Based on that, I would suggest replacing fnmatch with globber.

globber is not a mature project and is not widely known, but it certainly improves the situation. Given that people haven't discovered that additional globs, basically, just don't work as expected with django-watchfiles, they probably won't have issues with globber either. If / when they do, globber's source code is only some 30 lines, so it should be fairly easy to tweak it if needed: https://github.com/asharov/globber/blob/main/globber/globber.py

adamchainz commented 4 weeks ago

Thanks for the detailed research.
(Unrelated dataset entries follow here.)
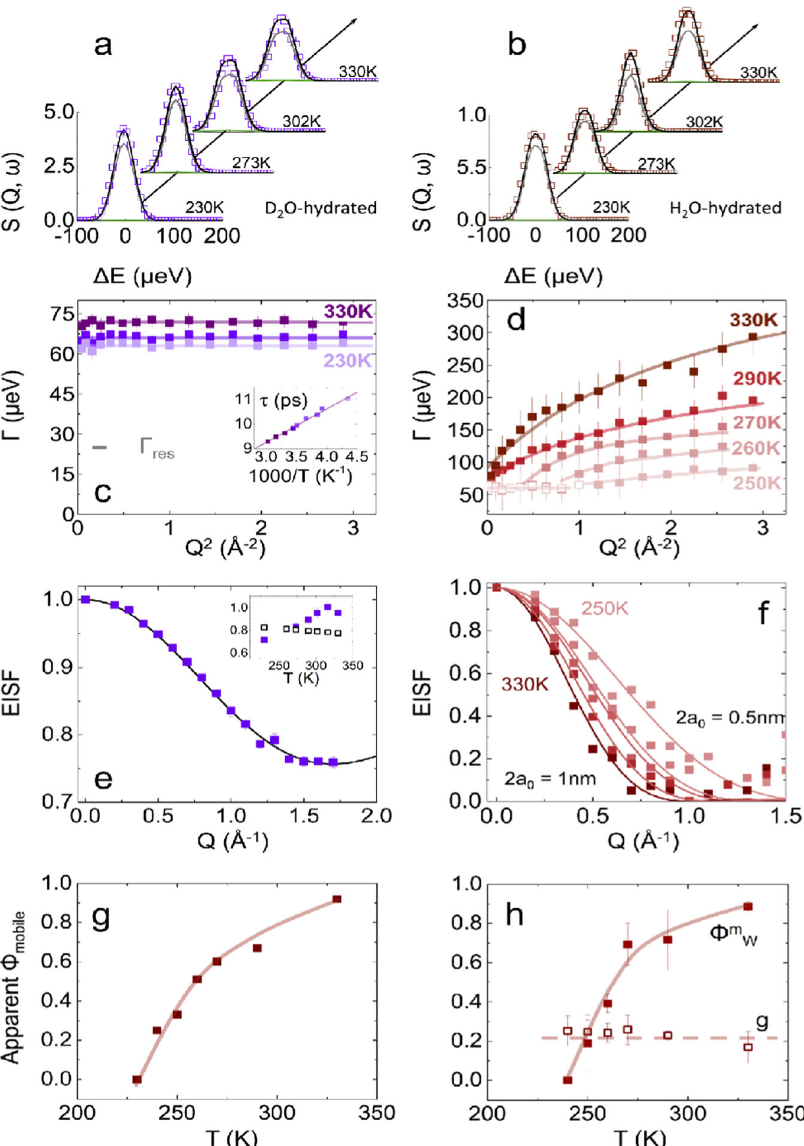
Fig. 4 Hydrated (vapor) PA analysis of QENS data. S ( Q , ω ) data and model fi t, measured by TOF, at 45 μ eV resolution, for the PA hydrated polymer in ( a ) in D 2 O and ( b ) H 2 O vapor, at selected Q = 1.5 Å − 1 and temperatures indicated. c HWHM for PA hydrated polymer relaxation (and associated times in inset) measured in D 2 O, at selected temperatures and ( d ) of the water translational dynamics, measured from the second Lorentzian pro fi le; the gray horizontal line shows the (half) instrumental resolution ( Γ res = 22.5 μ eV). The error bars correspond to the fi tting uncertainties of the linewidth. e EISF accounting for the mobile protons fraction at 330 K, for the out-of-plane, two-state fl ip depicted in Fig. 2c – e (detailed in Supplementary Note 5: Model 2), showing the fraction of mobile protons in the inset. f EISF for the diffusion of water molecule inside of a sphere or radius a , computed from the water signal in the PA hydrated by H 2 O vapor (second Lorentzian) and Eq. (8) (detailed in Supplementary Note 6: Model 3). g Overall, apparent proton mobile fraction computed from the TOF signal of hydrated PA. h Fraction ϕ m of water molecules undergoing tr diffusion, and g fraction of those which undergo both lr and W tr diffusion. The error bars correspond to the maximum range compatible with the data and model employed. Source data are available at https://doi.org/ 10.5291/ILL-DATA.9-11-1809 and https://doi.org/10.5291/ILL-DATA.9-11-5311718, and provided as a Source Data fi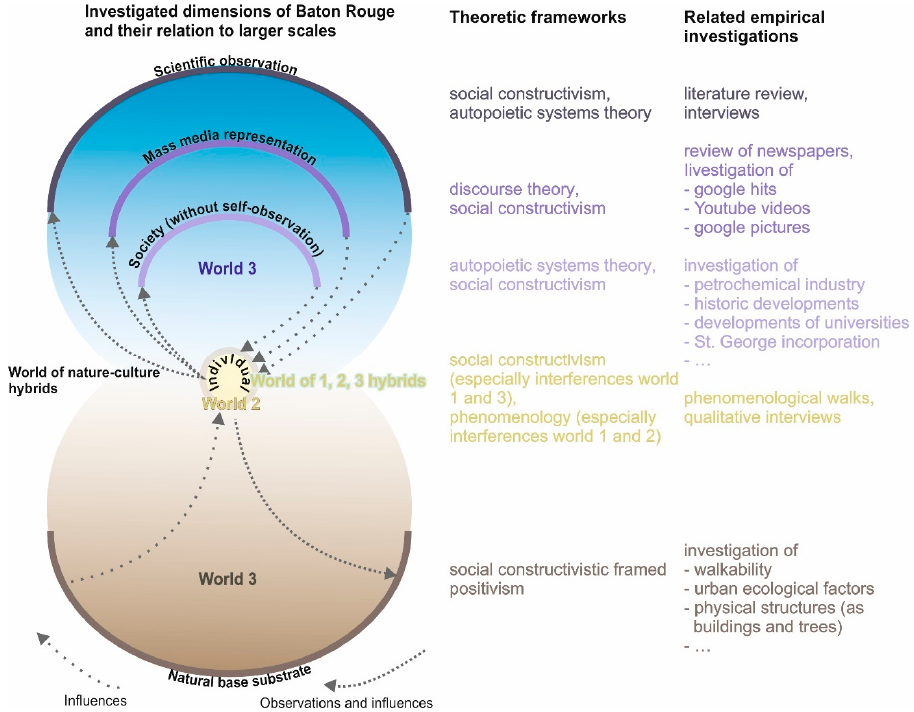
Figure 2. Schematic representation of the research design on neopragmatic approaches in terms of theoretical framing and methodological approach (own illustration [37]).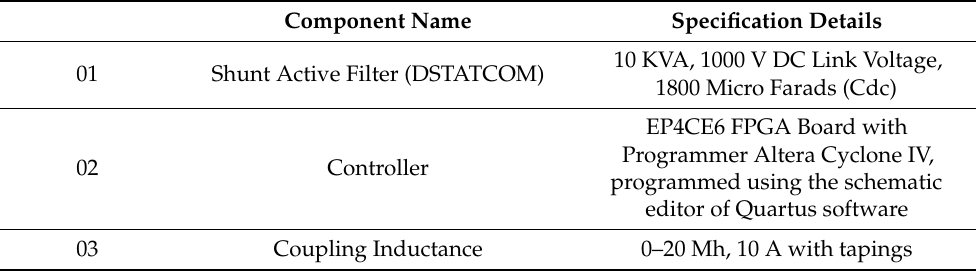
Figure 14. Experimental set-up of the DSTATCOM. Table 2. Hardware components and their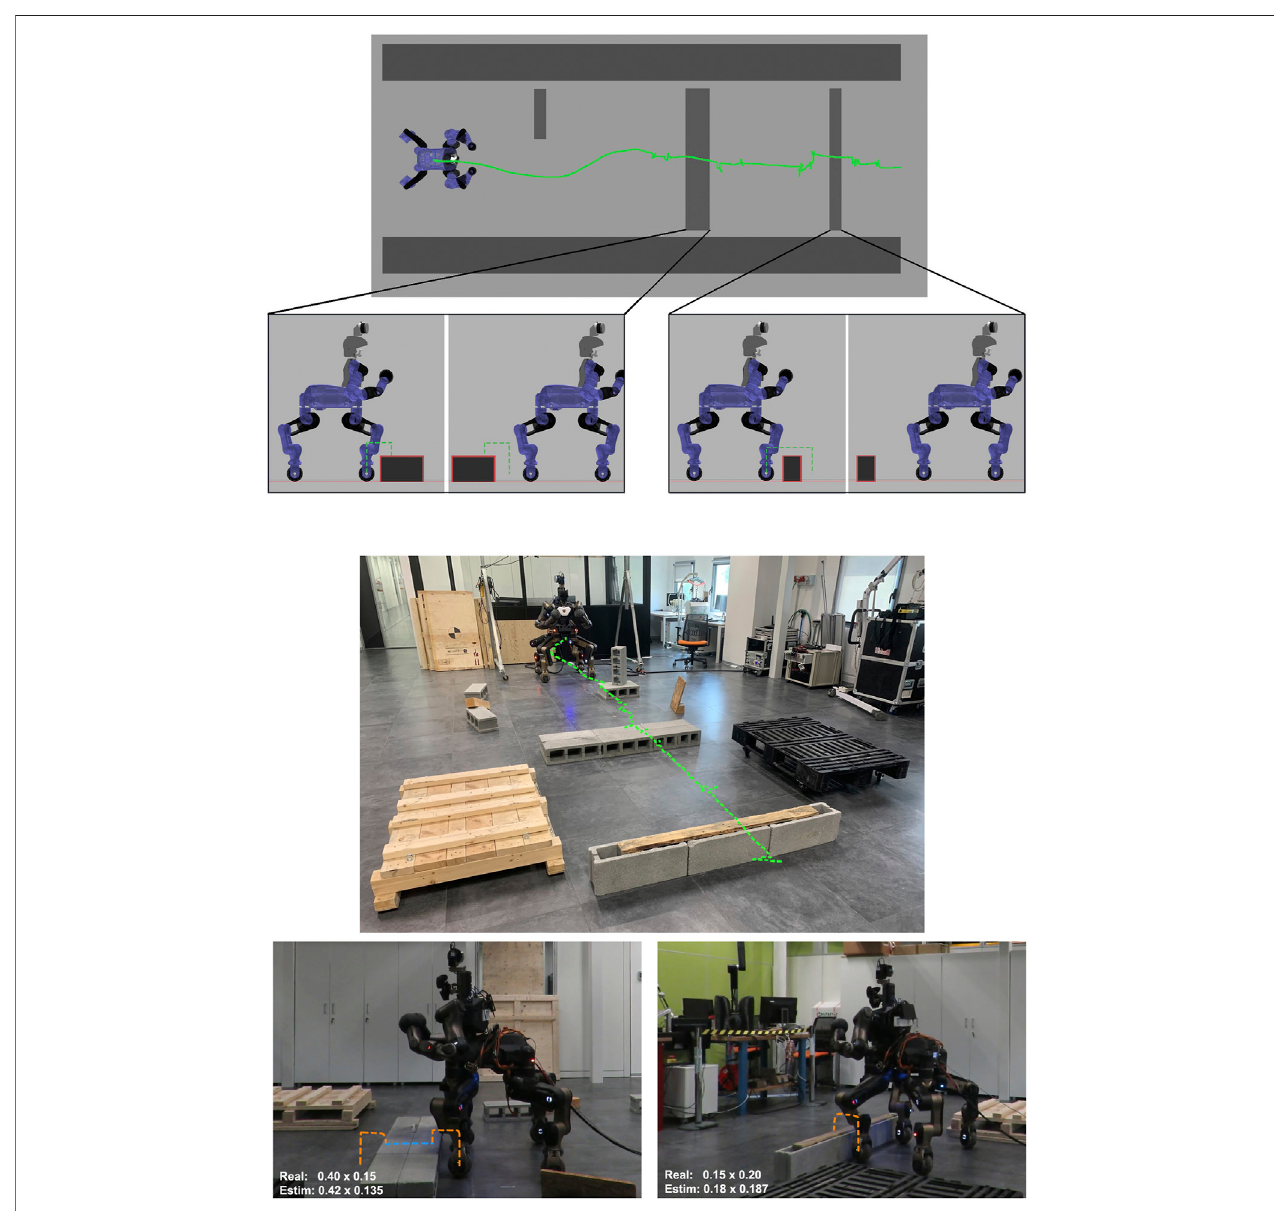
FIGURE13| Finalexperimentinsimulationandinrealworldcase.Thetopdepictsthescenarioconsideredwiththepelvistrajectoryshowningreen.Thesideviews demonstrate the stepping actions, where the orange dashed line shows the trajectory followed by the wheel during the lifted execution while the blue one shows the trajectory followed using the driving primitive. The fi rst obstacle is avoided driving around, the second one stepping on and down, fi nally the last one is crossed stepping over.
It's taken me a while to get back to looking at django-watchfiles.

Ideally Python should offer some equivalent to directory.glob(pattern) -> filenames, which would allow one to validate a filename against a glob within a given directory or, to the same extent, to validate a relative path against a glob, something like globmatch(relative_path, glob) -> bool.

Yes, that would be great.

Maybe we can reuse some internals of the glob module, which is what Path.glob() relies on.

I would like to check that before adding a dependency. globber does not look well-maintained, with the last release in 2019.

Perhaps we can copy in the relevant source instead, or find a hybrid where we rely on some internals of glob.